Fen crossed her arms and leaned against the bars, her eyes sharp with resolve. “Then we buy him time. However we can.”

Felix nodded, rolling his shoulders like he was limbering up for a tavern brawl. “Fine. We get out. We find the armory. And then we make Vyper regret he ever learned your name. Maybe even regret he was born, if we’re feeling ambitious.”

I pulled myself upright slowly, ignoring the scream of my bruised muscles. Something was shifting inside me—some deeper layer of my Rift opening like a second skin. Not just to protect myself. To protect him . “Fen—tell me more about that pit you saw.”

Her expression darkened. “It’s near the guard barracks. Riftborn prisoners. Dozens. Maybe more. Some looked too weak to stand.”

“We can’t leave without them,” I said. “We don’t just escape. We liberate .”

Felix frowned. “We’ll need weapons. I’m good with my fists, sure, but I’m not that good. You try defending fifty half-starved prisoners barehanded and see how long you last.”

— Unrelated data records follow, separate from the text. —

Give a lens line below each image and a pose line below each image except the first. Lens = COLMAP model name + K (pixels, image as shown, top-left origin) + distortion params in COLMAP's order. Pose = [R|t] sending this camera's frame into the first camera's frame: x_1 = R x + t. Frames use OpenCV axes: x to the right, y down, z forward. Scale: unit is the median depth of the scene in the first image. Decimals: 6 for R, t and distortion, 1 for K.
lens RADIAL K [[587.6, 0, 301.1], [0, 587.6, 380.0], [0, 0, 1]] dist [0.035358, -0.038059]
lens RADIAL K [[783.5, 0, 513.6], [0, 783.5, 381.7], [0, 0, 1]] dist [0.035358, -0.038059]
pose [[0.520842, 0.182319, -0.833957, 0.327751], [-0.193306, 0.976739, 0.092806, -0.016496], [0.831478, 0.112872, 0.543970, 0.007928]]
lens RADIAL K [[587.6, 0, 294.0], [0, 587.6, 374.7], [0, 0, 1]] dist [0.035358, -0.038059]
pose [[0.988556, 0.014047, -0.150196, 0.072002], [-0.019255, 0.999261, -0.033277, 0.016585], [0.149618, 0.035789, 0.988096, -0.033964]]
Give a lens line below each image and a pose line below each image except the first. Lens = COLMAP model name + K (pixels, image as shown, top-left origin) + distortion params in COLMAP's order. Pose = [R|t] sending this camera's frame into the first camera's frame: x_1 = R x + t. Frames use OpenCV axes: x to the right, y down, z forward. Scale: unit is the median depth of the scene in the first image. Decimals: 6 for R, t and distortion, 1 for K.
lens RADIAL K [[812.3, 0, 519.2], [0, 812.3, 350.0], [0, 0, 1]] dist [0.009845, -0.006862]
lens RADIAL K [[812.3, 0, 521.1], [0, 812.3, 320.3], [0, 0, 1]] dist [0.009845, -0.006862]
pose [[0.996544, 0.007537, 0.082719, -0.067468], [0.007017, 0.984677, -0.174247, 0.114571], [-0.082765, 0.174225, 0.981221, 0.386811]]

Fen nodded grimly. “I’ve been watching the guards. There’s a gap in the patrols just after the next shift. If we time it right, we can slip into the supply room and grab enough blades to arm a dozen fighters. It’s tight, but it’s there.”

My jaw clenched as I pushed to my feet again, swaying once before catching myself on the bars. “Then we prepare.”

The chains at my ankles clinked softly, like a warning.

I looked toward the heavy door, and for the first time, I didn’t feel small. I felt like fire waiting for kindling.

“Vyper thinks I’m something he can own,” I said. The metal beneath my palm began to hum. “He’s about to learn what happens when you back a Seer into a corner.”